New York University Grossman School of Medicine and NYU Langone Health, New York, New York, USA.
Epilepsia. 2022 Jun;63(6):1475-1499. doi: 10.1111/epi.17236. Epub 2022 May 3.
In 2017, the International League Against Epilepsy (ILAE) Classification of Epilepsies described the "genetic generalized epilepsies" (GGEs), which contained the "idiopathic generalized epilepsies" (IGEs). The goal of this paper is to delineate the four syndromes comprising the IGEs, namely childhood absence epilepsy, juvenile absence epilepsy, juvenile myoclonic epilepsy, and epilepsy with generalized tonic-clonic seizures alone. We provide updated diagnostic criteria for these IGE syndromes determined by the expert consensus opinion of the ILAE's Task Force on Nosology and Definitions (2017-2021) and international external experts outside our Task Force. We incorporate current knowledge from recent advances in genetic, imaging, and electroencephalographic studies, together with current terminology and classification of seizures and epilepsies. Patients that do not fulfill criteria for one of these syndromes, but that have one, or a combination, of the following generalized seizure types: absence, myoclonic, tonic-clonic and myoclonic-tonic-clonic seizures, with 2.5-5.5 Hz generalized spike-wave should be classified as having GGE. Recognizing these four IGE syndromes as a special grouping among the GGEs is helpful, as they carry prognostic and therapeutic implications.
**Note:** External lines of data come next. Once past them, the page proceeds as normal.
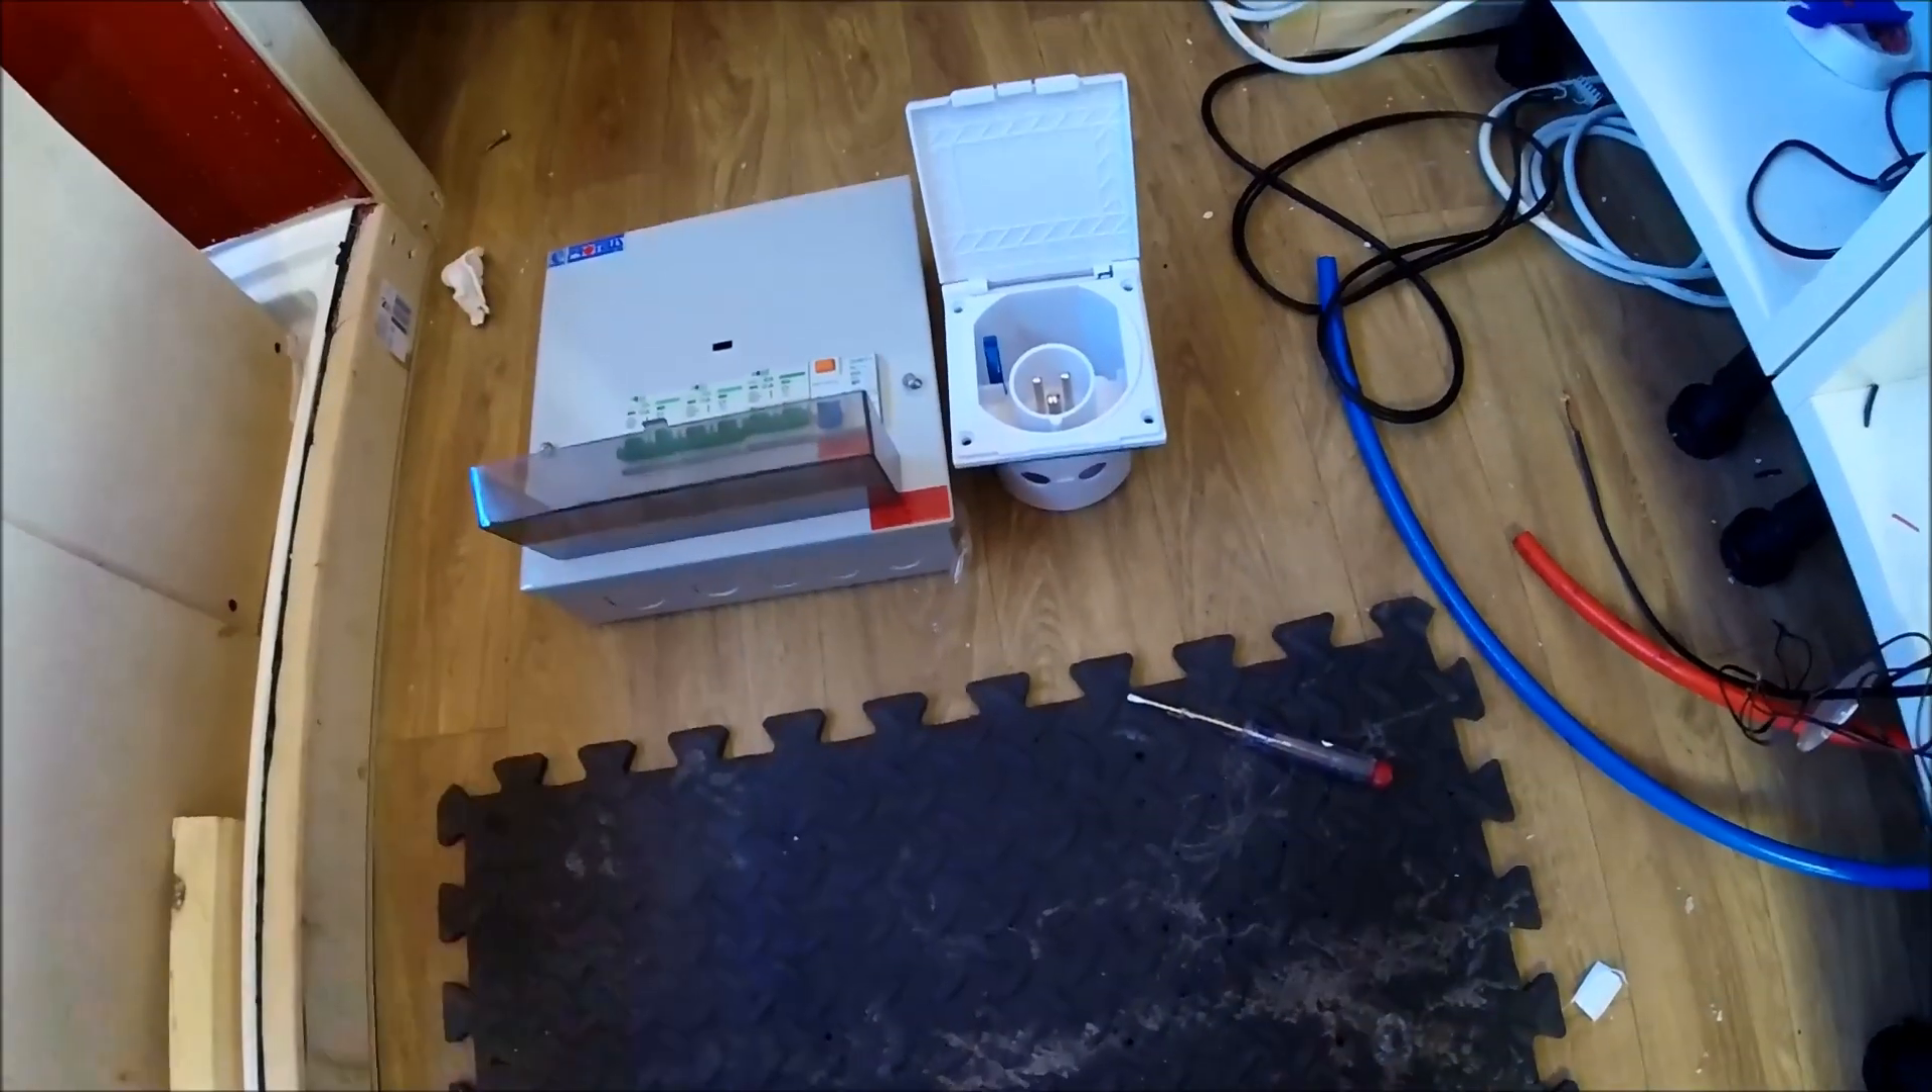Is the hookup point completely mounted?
No.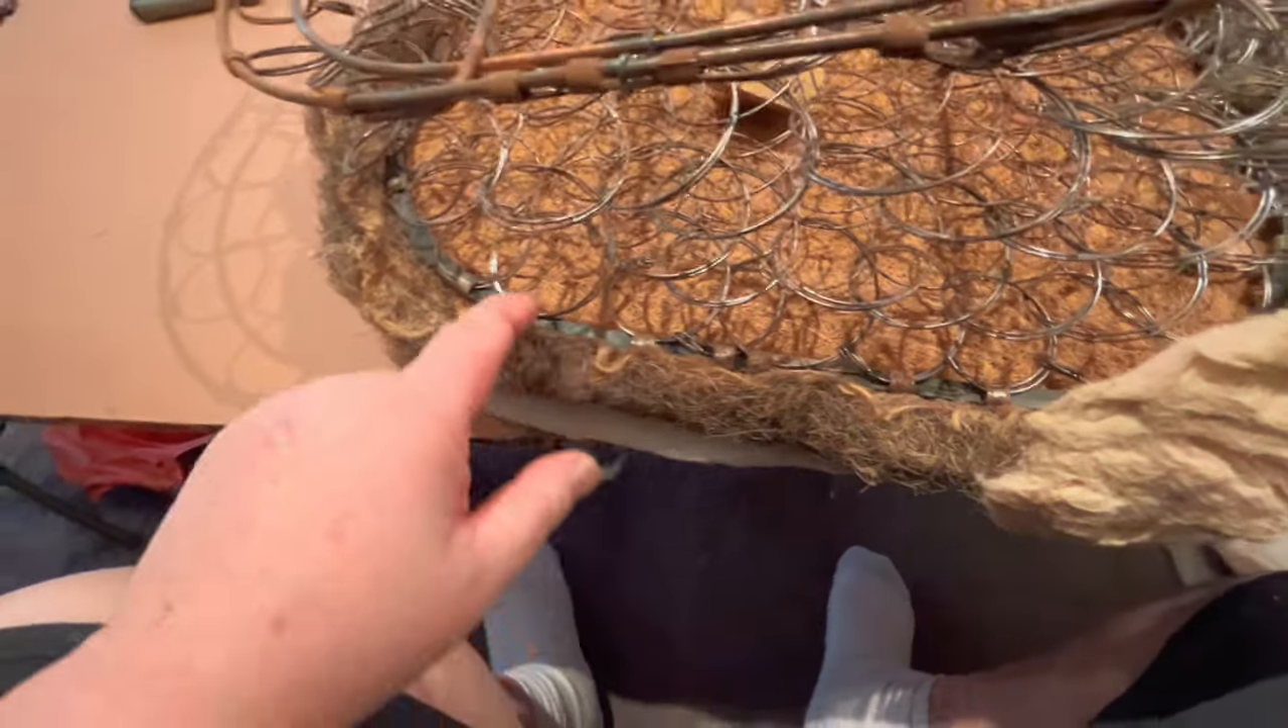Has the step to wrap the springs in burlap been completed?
No.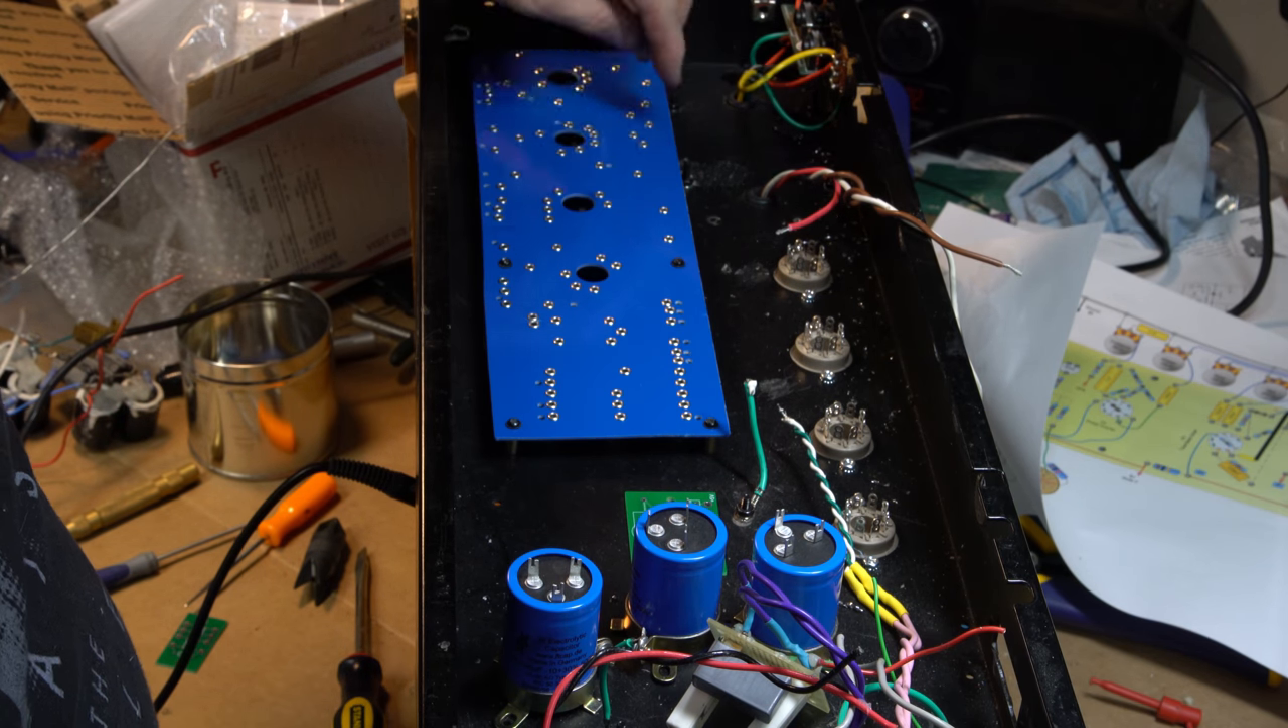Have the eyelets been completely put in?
Yes.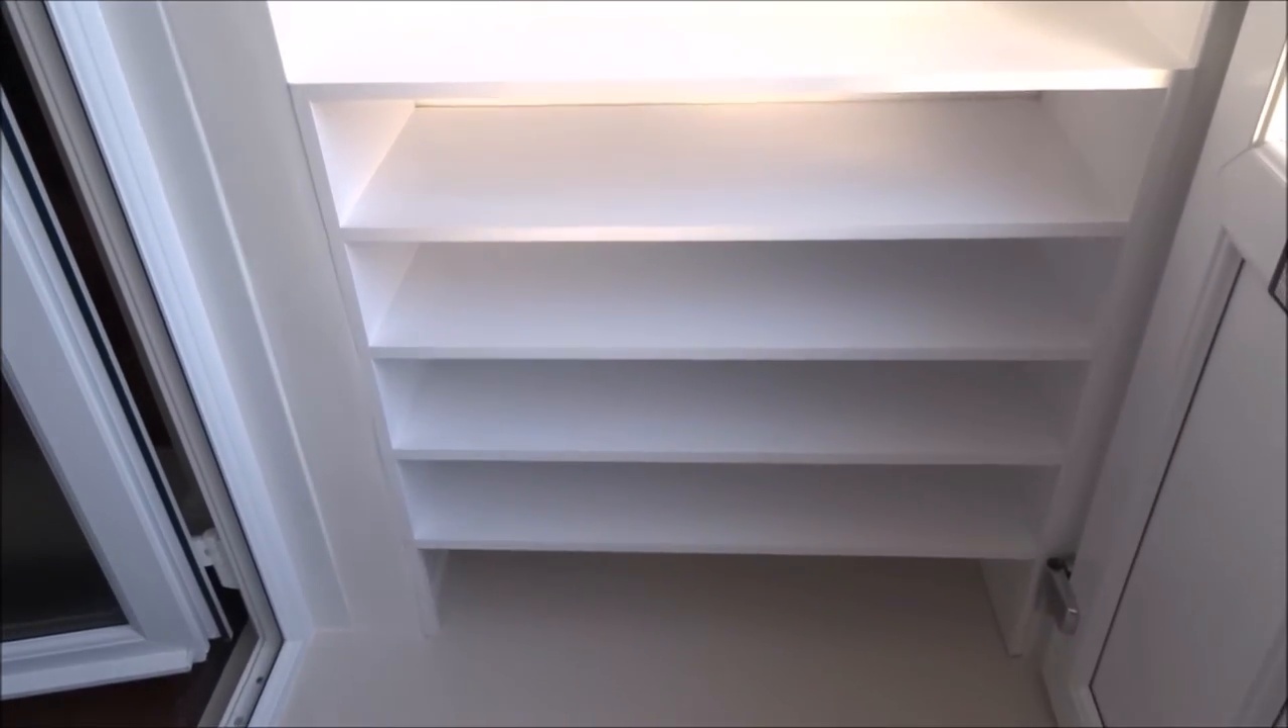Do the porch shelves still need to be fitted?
No.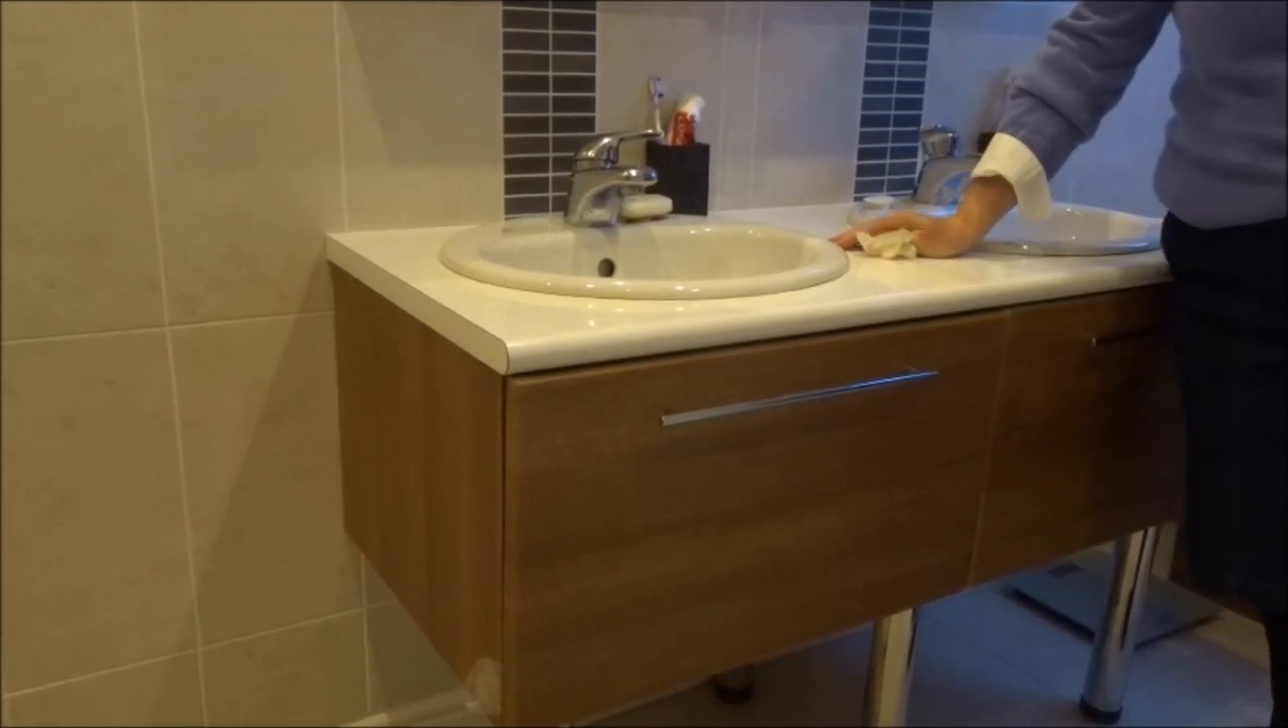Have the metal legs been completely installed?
Yes.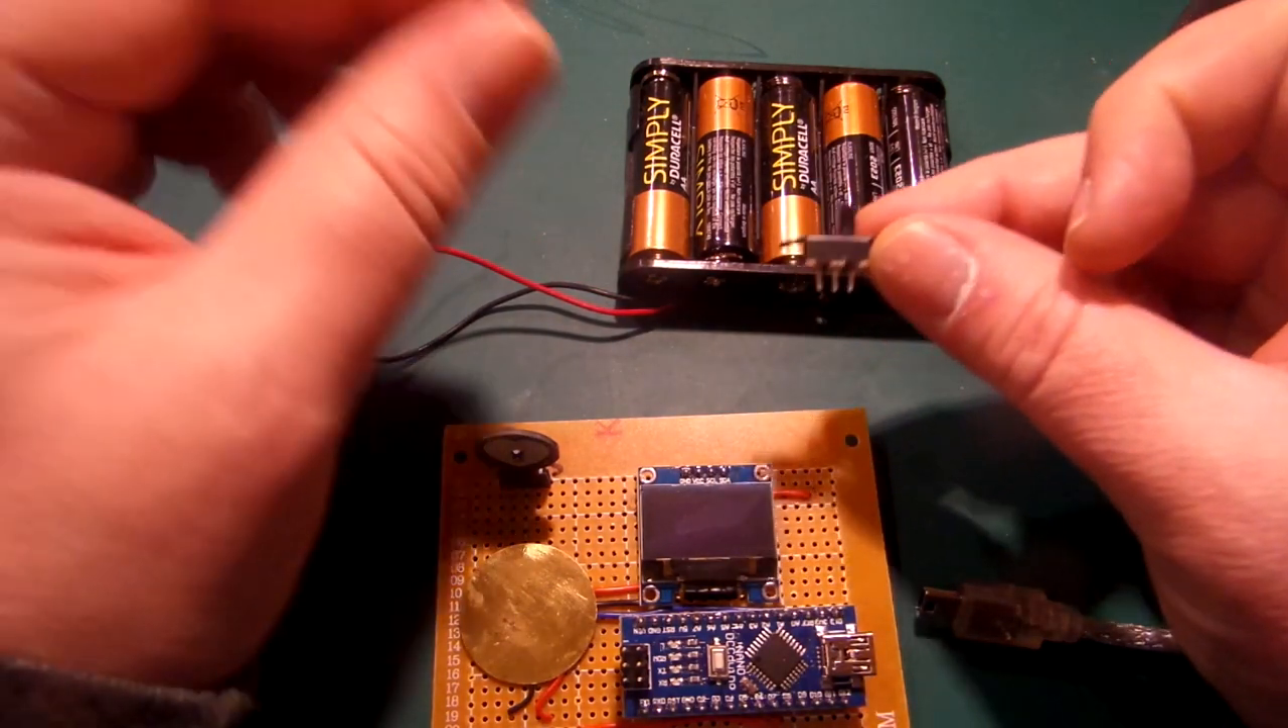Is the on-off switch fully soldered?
No.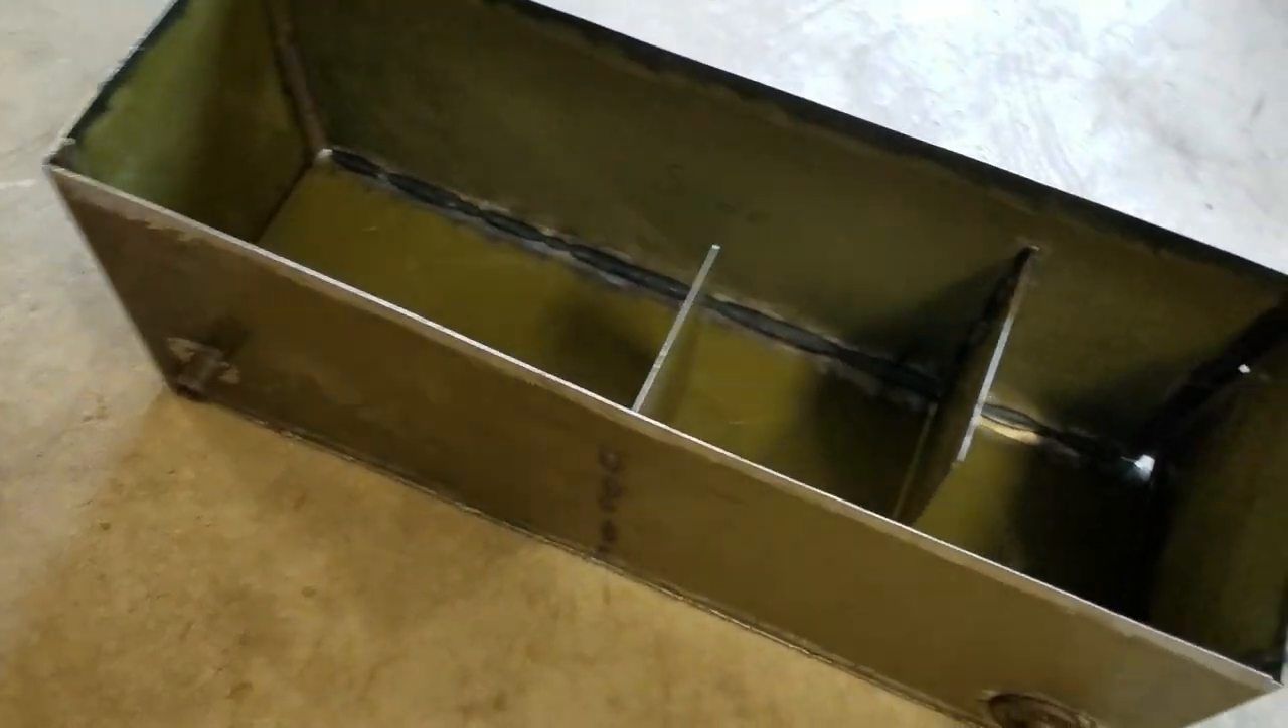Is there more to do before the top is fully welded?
Yes.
2017 年,国际抗癫痫联盟(ILAE)对癫痫分类进行了描述,其中包含了“特发性全面性癫痫”(IGE)。本文旨在阐述构成 IGE 的四个综合征,即儿童失神癫痫、青少年失神癫痫、青少年肌阵挛癫痫和仅有全面性强直-阵挛发作的癫痫。我们提供了这些 IGE 综合征的最新诊断标准,这些标准是由 ILAE 疾病分类和定义工作组(2017-2021 年)的专家共识意见以及我们工作组之外的国际外部专家确定的。我们结合了遗传、影像学和脑电图研究的最新知识,以及目前的癫痫发作和癫痫分类术语。如果患者不符合其中一种综合征的标准,但有一种或多种以下全面性发作类型:失神发作、肌阵挛发作、强直-阵挛发作和肌阵挛-强直-阵挛发作,伴有 2.5-5.5Hz 的全面性棘波,则应归类为具有 GGE。认识到这四种 IGE 综合征是 GGE 中的一个特殊分组是有帮助的,因为它们具有预后和治疗意义。